2 min read

What is Support Vector Machines (SVM)?

What is Support Vector Machines (SVM)?
  • A support-vector machine (SVM) constructs a hyperplane or set of hyperplanes in a high- or infinite-dimensional space, which can be used for classification, regression, or other tasks like outlier detection.

  • A good separtion is achieved by the hyperplane that has the largest distance to the nearest training-data point of any class.

svm-1

  • We are given a training dataset of \(n\) points:

\[(x_{1}, y_{1}), \ldots, (x_{n}, y_{n})\]

where the \(y_{i}\) are either 1 or -1, each indicating the class to which the point \(x_{i}\) belongs. Each \(x_{i}\) is a \(p\)-dimensional real vector.

  • To find the "maximum-margin hyperplane" that divides the two different classes is equivalent to find a vector \(\boldsymbol{w}\) such that the distance between the two planes below is maximized.

\[\boldsymbol{w}^{T}\boldsymbol{x}-b = 1  \  v.s. \  \boldsymbol{w}^{T}\boldsymbol{x}-b = -1 \]

  • Geometrically, the distance between these two hyperplances is \(\frac{2}{||\boldsymbol{w}||}\), so to maximize the distance between the planes is equivalent to minimize \(||\boldsymbol{w}||\).

  • If there is no point falling into the margin, then the SVM is said to have hard-margin. In this case, we should add the following constraint: for each \(i\)

\[y_{i}(\boldsymbol{w}^{T}\boldsymbol{x}-b) >  1 \]

  • Please note that the max-margin hyperplane is completely determined by those \(x_{i}\) that lie nearest to it. These \(x_{i}\) are called support vectors.

  • To extend SVM to cases in which the data are not completely seperable, we need to introduce a slack variable \(\xi^{(i)}\) for each instance: \(\xi^{(i)}\) measures how much the \(i^{th}\) instance is allowed to violate the margin.
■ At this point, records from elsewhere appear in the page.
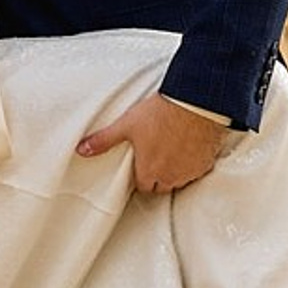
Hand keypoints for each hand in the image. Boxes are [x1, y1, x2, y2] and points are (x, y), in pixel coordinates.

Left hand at [77, 92, 228, 193]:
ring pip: (180, 180)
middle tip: (156, 154)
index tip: (143, 160)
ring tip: (172, 149)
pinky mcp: (205, 163)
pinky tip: (189, 147)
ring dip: (175, 170)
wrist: (195, 101)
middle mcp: (170, 176)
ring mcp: (190, 171)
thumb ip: (104, 140)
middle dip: (157, 175)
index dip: (141, 173)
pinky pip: (197, 171)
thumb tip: (82, 149)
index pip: (142, 185)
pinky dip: (192, 163)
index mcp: (150, 171)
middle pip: (161, 186)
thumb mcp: (127, 124)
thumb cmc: (162, 112)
  • The new objective to be minimized (subject to the constraints) becomes:

\[ \frac{1}{2} ||\boldsymbol{w}||^{2} + C \left( \sum_{i} \xi^{(i)} \right)\]

  • Via the variable, \(C\), we can then control the penalty for misclassification. Large values of \(C\) correspond to large error penalties, which means we are more intolerable about misclassification. We can then use the \(C\) parameter to control the width of the margin and therefore tune the bias-variance tradeoff, as illustrated in the following figure:

soft

  • Python code for linear SVM:
    from sklearn.svm import SVC
    svm = SVC(kernel='linear', C=1.0, random_state=1)
    svm.fit(X, y)
    svm.predict(X_test)

The main reference for this blog is Python Machine Learning written by Sebastian Raschka & Vahid Mirjalili.